Try it:
Output the entries that follow character for character. Leave every image out.

Data records:
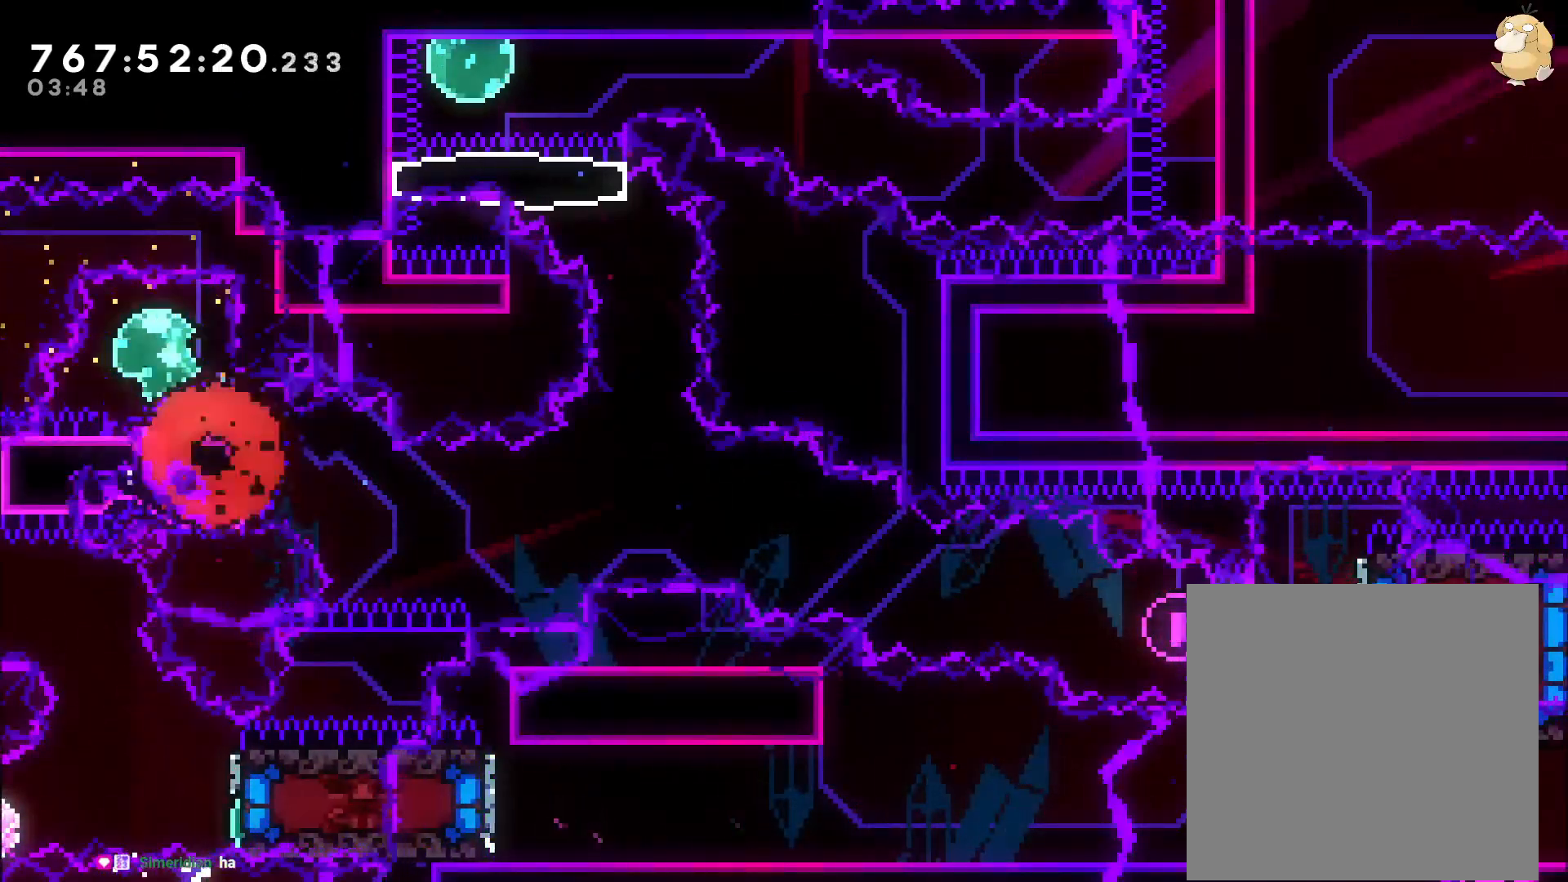
{"dt_ms": 500, "buttons": [], "left_stick": "center", "right_stick": "center", "events": [[50, "A", "up"]]}
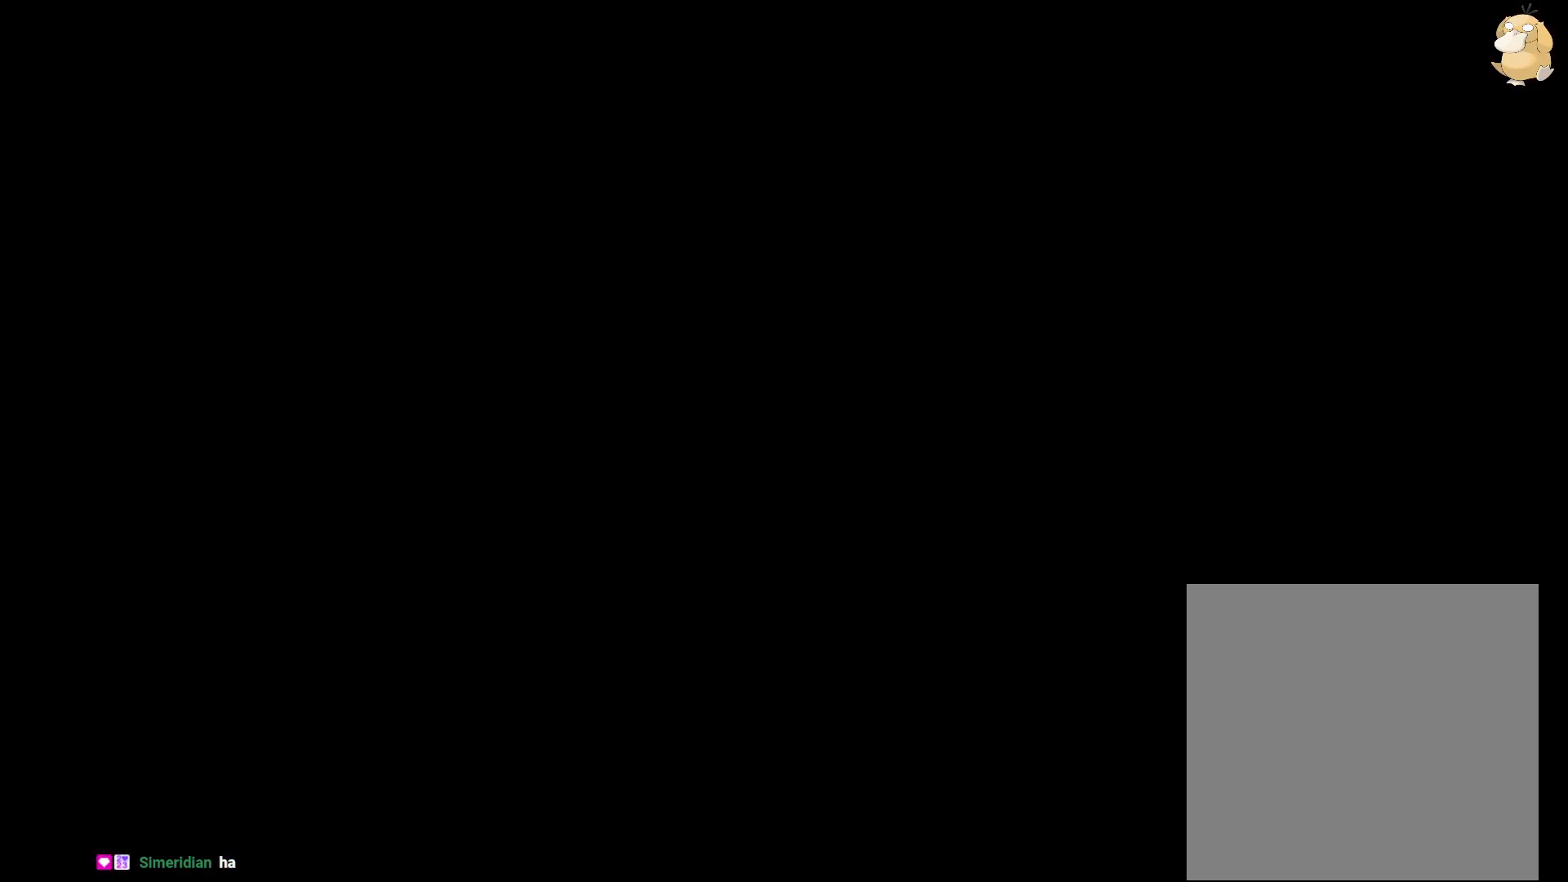
{"dt_ms": 500, "buttons": [], "left_stick": "center", "right_stick": "center", "events": []}
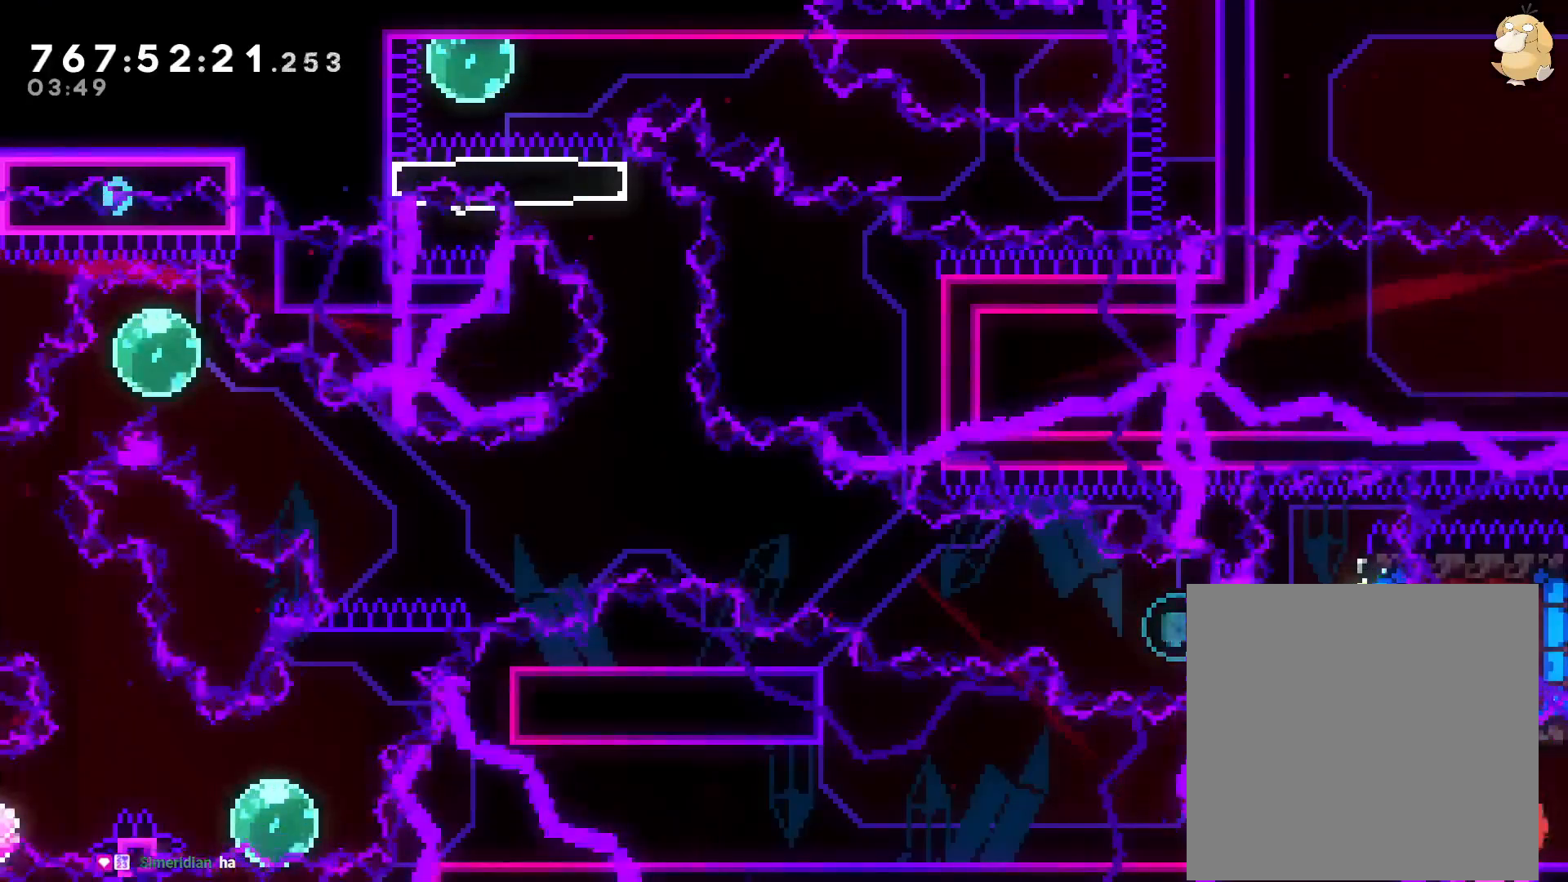
{"dt_ms": 500, "buttons": ["DPAD_RIGHT"], "left_stick": "center", "right_stick": "center", "events": [[133, "DPAD_LEFT", "down"], [133, "Y", "down"], [333, "Y", "up"], [350, "DPAD_LEFT", "up"], [500, "DPAD_RIGHT", "down"]]}
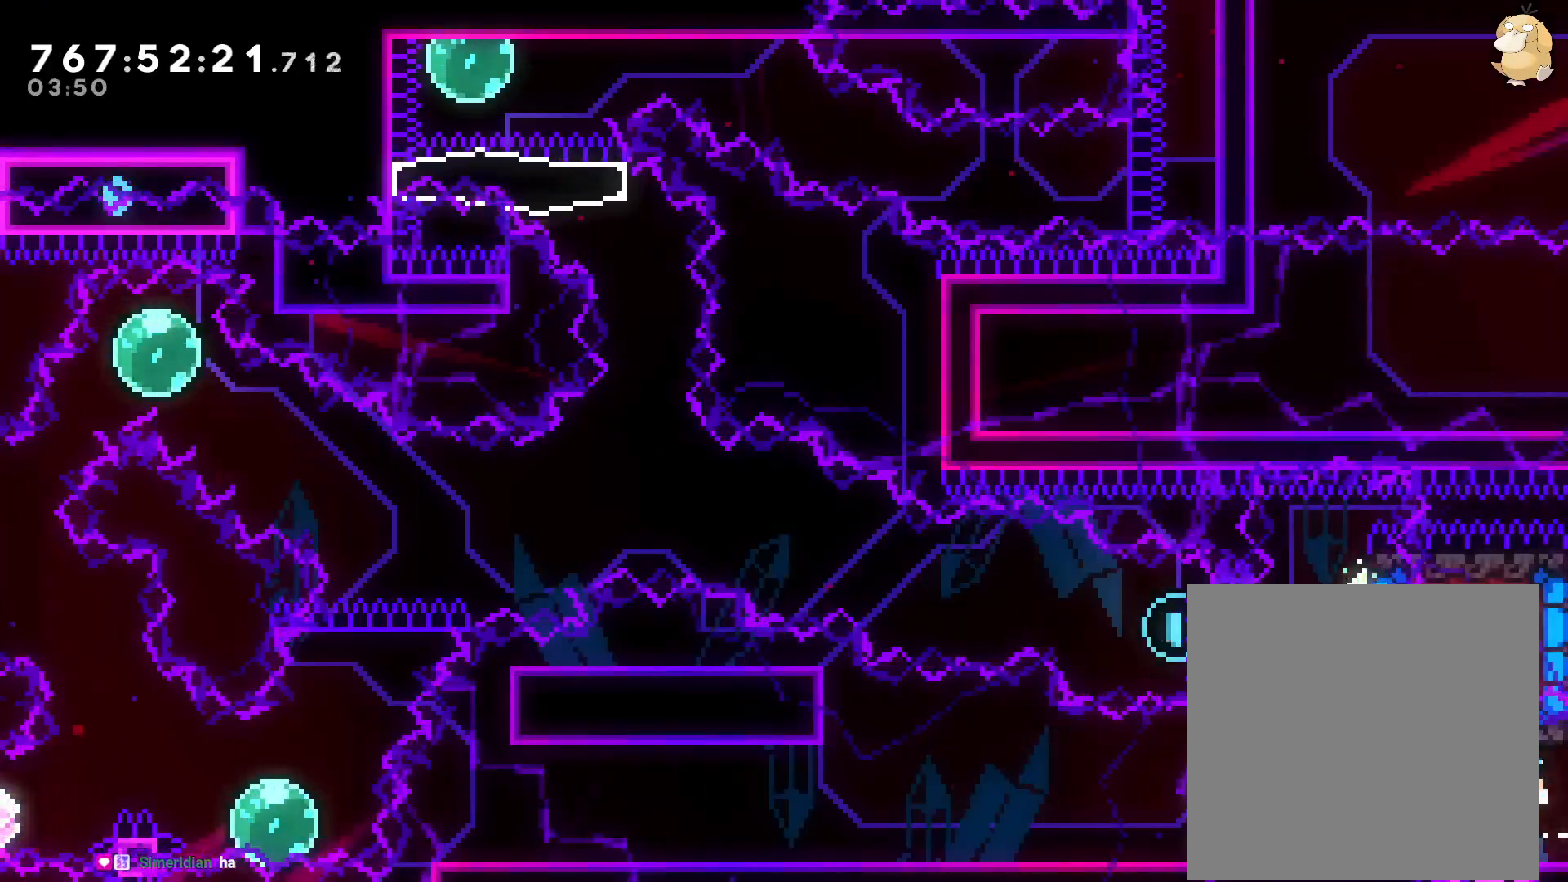
{"dt_ms": 500, "buttons": ["B", "DPAD_RIGHT"], "left_stick": "center", "right_stick": "center"}
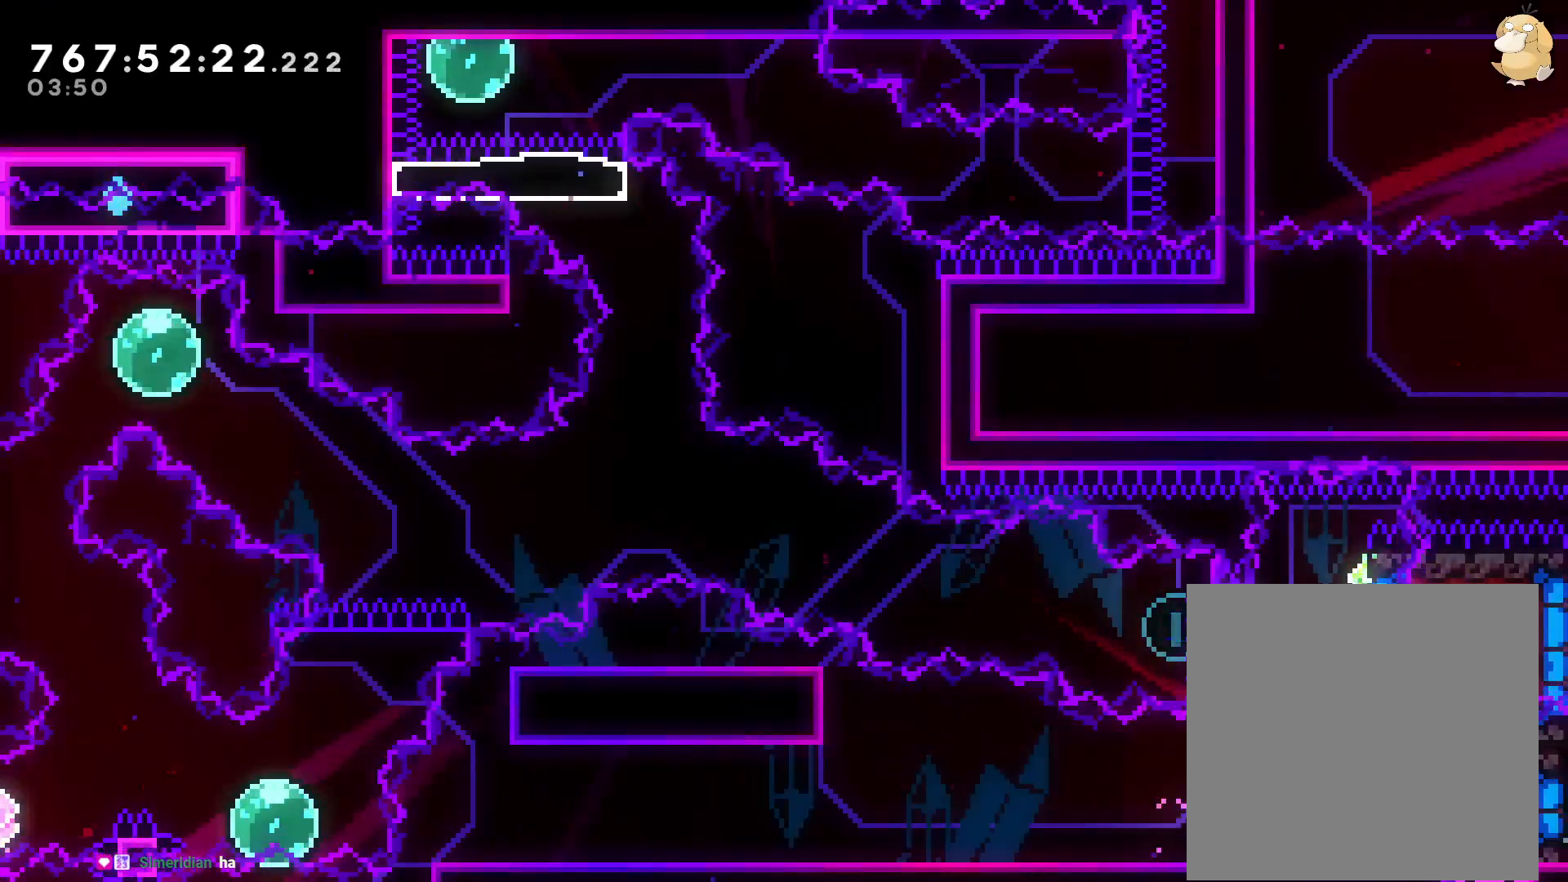
{"dt_ms": 500, "buttons": ["DPAD_RIGHT"], "left_stick": "center", "right_stick": "center", "events": [[17, "Y", "down"], [50, "B", "up"], [200, "Y", "up"], [333, "L2", "down"], [500, "L2", "up"]]}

Response to the task:
{"dt_ms": 500, "buttons": [], "left_stick": "center", "right_stick": "center", "events": [[50, "A", "up"]]}
{"dt_ms": 500, "buttons": [], "left_stick": "center", "right_stick": "center", "events": []}
{"dt_ms": 500, "buttons": ["DPAD_RIGHT"], "left_stick": "center", "right_stick": "center", "events": [[133, "DPAD_LEFT", "down"], [133, "Y", "down"], [333, "Y", "up"], [350, "DPAD_LEFT", "up"], [500, "DPAD_RIGHT", "down"]]}
{"dt_ms": 500, "buttons": ["B", "DPAD_RIGHT"], "left_stick": "center", "right_stick": "center"}
{"dt_ms": 500, "buttons": ["DPAD_RIGHT"], "left_stick": "center", "right_stick": "center", "events": [[17, "Y", "down"], [50, "B", "up"], [200, "Y", "up"], [333, "L2", "down"], [500, "L2", "up"]]}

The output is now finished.